═══ Document ═══

High-speed internet access helps B.C.’s local businesses grow into new markets, cut operating costs and reduce their environmental impacts by using technology.
No one knows this better than Purple Springs Nursery in Armstrong, a community that benefited from Connecting British Columbia grant funding to improve local internet connectivity.
“Even in traditional sectors like agriculture, the internet is being used in imaginative ways. For example, Purple Springs Nursery uses online technology to reduce its environmental impact and monitor growing conditions for thousands of plants,” said Jinny Sims, Minister of Citizens’ Services. “Everyone in British Columbia deserves to benefit from advances in technology. With co-operation between all levels of government, the private sector and community groups, we can maximize the potential of connectivity.”
Most days begin at 7 a.m. for general manager Joe Klassen of Purple Springs Nursery, who operates a business with 48 employees planting upwards of 2,000 trees per day to supply customers across North America.
“We have a forestry seedling operation here and all of the climate control equipment uses the internet to manage the system,” Klassen said. “Reliability of internet is critical. We’ve put in multiple generators in order to ensure we have power supplied, but if our internet goes down, we’re in crisis mode.”
Operating a 100-hectare (250-acre) nursery means keeping track of more than 20,000 trees and millions of seedlings. For years, these details were carefully managed by a handful of staff and a very busy printer. Switching to an online inventory system has saved the company more than $100,000 per year, while also reducing its environmental footprint.
In the future, the company hopes to use the technology people use to “tap” their debit cards as a way to monitor the life of each plant it produces and provide the information to customers. Klassen says this will not be possible without high-speed internet access.

═══

- [The problem]:
Reproduce word for word the part of the text about Purple Springs Nursery that opens with the words containing "Operating a 100-hectare" and closes with "its environmental footprint.". The records that come next are separate material, unrelated to the text about Purple Springs Nursery.

═══ Entries ═══

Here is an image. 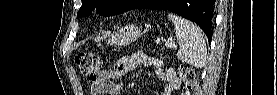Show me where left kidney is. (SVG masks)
Segmentation results:
<instances>
[{"label": "left kidney", "mask_w": 277, "mask_h": 95, "mask_svg": "<svg viewBox=\"0 0 277 95\" xmlns=\"http://www.w3.org/2000/svg\"><path fill=\"white\" fill-rule=\"evenodd\" d=\"M178 80L174 81V88H176Z\"/></svg>", "instance_id": "obj_1"}]
</instances>
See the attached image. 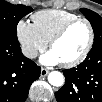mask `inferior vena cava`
Wrapping results in <instances>:
<instances>
[{
    "instance_id": "inferior-vena-cava-1",
    "label": "inferior vena cava",
    "mask_w": 102,
    "mask_h": 102,
    "mask_svg": "<svg viewBox=\"0 0 102 102\" xmlns=\"http://www.w3.org/2000/svg\"><path fill=\"white\" fill-rule=\"evenodd\" d=\"M22 53L24 56H26L27 58H36L38 55V52L35 48L33 47H29V46H23L22 47Z\"/></svg>"
}]
</instances>
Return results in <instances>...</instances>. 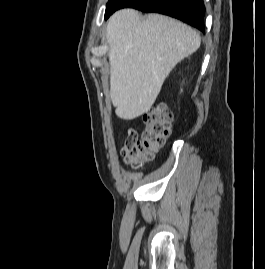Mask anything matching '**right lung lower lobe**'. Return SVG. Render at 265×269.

═══

- [Solution to this problem]:
Operating a 100-hectare (250-acre) nursery means keeping track of more than 20,000 trees and millions of seedlings. For years, these details were carefully managed by a handful of staff and a very busy printer. Switching to an online inventory system has saved the company more than $100,000 per year, while also reducing its environmental footprint.